I must confess to having a bit of concern about using hitches
(designed for fastening to something rigid like a bail, rail or ring) to fasten to a sling
... as opposed to using a bend
, designed to join two ropes.
(I should clarify that I consider a fisherman's bend to be a hitch, if you take my drift.
It doesn't help that what's usually called a "fisherman's knot" is
a bend - go figure !)
My first thought when Evans popped the tricky question further up about how to attach a climbing rope to an HDPE sling was something neat and compact and outrageously secure like a buntline hitch, given he didn't need to be able to untie it,
but despite being an awesome knot, it seems to me that it is ill suited to fastening to a deformable sling, because it forces that sling to a single
, small radius U shape, and doesn't spread the frictional interface at all. A bit like a domino rope clutch
with only one domino...
The cow hitch seems better because it has twice the width of cordage inside the U-bend of the sling, but it's still a bit like a 'single domino', just wider....
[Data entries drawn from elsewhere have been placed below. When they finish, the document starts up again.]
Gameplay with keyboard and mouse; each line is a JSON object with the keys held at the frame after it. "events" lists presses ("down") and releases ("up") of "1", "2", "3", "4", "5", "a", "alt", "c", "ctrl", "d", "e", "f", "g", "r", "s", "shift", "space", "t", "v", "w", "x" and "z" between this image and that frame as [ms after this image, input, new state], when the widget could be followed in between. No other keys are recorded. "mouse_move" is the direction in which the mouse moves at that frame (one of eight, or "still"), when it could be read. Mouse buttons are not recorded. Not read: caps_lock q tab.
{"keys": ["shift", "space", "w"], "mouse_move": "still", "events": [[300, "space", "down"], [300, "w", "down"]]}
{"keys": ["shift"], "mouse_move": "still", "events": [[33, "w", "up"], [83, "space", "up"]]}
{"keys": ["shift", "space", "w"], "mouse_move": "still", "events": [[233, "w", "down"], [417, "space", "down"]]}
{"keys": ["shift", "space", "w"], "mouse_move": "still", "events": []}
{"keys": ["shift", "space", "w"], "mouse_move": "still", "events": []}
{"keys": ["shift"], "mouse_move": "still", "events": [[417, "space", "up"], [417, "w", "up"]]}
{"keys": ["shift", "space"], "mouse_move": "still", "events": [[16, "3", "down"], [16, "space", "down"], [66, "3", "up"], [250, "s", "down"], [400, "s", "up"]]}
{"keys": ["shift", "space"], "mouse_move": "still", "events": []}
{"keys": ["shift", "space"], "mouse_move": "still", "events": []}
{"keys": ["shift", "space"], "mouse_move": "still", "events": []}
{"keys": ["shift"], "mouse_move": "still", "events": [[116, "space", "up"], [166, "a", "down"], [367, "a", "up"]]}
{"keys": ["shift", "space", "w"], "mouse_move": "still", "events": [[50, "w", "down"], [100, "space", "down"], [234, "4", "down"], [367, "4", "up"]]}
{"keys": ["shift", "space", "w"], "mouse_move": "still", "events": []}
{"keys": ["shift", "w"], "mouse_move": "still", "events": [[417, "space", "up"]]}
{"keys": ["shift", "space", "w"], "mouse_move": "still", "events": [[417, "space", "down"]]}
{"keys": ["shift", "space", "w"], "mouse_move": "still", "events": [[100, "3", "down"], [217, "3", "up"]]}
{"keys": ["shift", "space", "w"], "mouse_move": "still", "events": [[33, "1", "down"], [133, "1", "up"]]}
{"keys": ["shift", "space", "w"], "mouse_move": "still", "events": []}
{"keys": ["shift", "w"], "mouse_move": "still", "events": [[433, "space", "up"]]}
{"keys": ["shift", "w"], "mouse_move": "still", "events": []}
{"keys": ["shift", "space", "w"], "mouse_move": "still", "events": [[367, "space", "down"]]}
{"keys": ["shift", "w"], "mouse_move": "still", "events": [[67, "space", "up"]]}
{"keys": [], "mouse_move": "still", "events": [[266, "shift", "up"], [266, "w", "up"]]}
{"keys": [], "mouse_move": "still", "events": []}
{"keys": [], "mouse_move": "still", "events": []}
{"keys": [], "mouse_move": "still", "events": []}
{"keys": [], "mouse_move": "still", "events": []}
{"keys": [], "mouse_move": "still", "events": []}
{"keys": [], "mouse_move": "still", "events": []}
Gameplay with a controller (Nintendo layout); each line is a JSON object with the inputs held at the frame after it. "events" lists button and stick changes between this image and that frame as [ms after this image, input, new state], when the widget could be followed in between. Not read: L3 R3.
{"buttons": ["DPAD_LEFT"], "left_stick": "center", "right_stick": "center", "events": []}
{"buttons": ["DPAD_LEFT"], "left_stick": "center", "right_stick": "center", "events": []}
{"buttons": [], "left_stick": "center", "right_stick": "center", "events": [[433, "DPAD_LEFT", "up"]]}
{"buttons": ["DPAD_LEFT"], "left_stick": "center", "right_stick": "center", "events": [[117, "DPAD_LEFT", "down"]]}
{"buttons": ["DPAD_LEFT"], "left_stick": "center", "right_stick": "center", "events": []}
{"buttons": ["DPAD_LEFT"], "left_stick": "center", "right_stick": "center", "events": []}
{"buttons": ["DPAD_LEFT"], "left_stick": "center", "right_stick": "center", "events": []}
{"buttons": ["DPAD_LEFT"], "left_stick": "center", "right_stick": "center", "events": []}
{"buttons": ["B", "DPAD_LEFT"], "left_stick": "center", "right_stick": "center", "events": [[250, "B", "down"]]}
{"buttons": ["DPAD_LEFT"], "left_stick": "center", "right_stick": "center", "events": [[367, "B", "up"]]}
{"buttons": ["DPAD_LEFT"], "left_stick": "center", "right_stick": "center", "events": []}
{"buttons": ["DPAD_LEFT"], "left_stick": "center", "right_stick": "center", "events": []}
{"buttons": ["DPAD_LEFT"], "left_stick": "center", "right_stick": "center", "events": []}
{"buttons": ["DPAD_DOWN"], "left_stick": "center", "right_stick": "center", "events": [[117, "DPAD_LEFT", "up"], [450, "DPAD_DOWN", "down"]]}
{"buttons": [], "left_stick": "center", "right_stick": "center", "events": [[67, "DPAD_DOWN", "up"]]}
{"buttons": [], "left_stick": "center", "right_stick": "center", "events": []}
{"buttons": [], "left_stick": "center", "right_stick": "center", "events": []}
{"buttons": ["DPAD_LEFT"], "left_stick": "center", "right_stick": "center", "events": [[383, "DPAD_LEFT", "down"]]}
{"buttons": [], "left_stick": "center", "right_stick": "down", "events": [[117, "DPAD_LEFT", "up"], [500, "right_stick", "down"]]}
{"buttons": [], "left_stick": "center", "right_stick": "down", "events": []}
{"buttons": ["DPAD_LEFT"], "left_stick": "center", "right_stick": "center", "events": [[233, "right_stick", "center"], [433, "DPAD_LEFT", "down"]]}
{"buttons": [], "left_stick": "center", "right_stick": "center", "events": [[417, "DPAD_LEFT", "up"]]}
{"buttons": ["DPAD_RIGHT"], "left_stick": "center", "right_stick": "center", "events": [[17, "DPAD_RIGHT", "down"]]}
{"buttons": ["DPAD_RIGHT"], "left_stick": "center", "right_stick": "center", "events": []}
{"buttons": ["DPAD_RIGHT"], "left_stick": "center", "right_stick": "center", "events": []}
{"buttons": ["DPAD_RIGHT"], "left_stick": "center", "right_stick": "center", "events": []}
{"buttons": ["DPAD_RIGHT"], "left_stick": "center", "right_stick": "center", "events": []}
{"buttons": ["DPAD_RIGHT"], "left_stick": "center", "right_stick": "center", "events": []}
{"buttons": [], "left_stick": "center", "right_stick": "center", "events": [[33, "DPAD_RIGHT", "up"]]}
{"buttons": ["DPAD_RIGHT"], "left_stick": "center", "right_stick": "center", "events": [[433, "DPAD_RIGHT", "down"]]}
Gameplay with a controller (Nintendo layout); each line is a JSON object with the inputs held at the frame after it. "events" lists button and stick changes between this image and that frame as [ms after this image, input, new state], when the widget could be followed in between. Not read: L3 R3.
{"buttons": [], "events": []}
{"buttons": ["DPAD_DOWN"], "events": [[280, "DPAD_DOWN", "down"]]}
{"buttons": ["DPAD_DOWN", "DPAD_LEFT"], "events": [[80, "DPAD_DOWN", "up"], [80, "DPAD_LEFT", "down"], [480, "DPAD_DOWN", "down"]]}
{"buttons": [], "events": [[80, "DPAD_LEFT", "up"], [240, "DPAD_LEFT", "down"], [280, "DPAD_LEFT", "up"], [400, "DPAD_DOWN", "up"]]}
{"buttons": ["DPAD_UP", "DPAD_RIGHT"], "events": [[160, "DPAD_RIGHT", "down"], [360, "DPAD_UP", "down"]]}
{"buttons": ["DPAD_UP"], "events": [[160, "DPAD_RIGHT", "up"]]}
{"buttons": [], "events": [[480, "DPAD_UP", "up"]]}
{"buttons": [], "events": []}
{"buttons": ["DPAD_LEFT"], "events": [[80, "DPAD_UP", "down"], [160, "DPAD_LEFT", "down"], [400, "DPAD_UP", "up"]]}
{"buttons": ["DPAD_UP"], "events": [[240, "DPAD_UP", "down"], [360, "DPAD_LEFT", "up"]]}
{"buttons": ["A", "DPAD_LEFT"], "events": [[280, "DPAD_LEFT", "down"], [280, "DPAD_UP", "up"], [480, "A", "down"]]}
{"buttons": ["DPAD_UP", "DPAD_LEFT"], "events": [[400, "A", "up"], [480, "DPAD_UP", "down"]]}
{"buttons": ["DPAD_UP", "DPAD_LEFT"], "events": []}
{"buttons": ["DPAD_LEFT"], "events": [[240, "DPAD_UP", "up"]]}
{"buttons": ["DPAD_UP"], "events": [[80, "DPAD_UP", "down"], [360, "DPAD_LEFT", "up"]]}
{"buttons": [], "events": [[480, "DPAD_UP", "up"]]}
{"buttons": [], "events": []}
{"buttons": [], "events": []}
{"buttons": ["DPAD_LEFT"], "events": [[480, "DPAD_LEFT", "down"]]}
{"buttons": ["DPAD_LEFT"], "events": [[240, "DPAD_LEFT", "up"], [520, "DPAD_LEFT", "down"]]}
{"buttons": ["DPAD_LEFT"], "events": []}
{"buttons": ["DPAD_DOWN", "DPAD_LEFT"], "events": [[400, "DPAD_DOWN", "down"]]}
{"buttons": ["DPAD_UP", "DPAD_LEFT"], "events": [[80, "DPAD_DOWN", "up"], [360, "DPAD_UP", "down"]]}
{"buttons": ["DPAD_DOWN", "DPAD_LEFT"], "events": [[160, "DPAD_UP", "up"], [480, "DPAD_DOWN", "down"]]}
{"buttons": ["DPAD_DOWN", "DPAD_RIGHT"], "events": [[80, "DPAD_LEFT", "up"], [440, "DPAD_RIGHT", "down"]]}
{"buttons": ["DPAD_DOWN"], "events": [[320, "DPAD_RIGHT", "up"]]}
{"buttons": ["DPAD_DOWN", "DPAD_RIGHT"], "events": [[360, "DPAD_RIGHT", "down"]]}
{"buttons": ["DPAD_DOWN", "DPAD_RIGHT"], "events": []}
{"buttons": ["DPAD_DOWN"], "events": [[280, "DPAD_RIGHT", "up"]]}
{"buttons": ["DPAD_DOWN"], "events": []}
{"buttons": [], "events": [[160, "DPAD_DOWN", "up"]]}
Whereas the two bends which seem to lend themselves to this unusual situation (sheet bend and carrick bend) induce several reverse bends in the deformable sling, sharing the load, a bit like a domino clutch
with three or four dominoes...
I do think it's necessary to set aside the usual received wisdom and personal experiences around bends when considering adapting them to attach a rope to a sling.
Both legs of the sling are under tension, which changes the structure of the bend, as well as the stress paths. The bends were designed for one leg to be a free tail.
They may perform considerably better in the sling application, or considerably worse.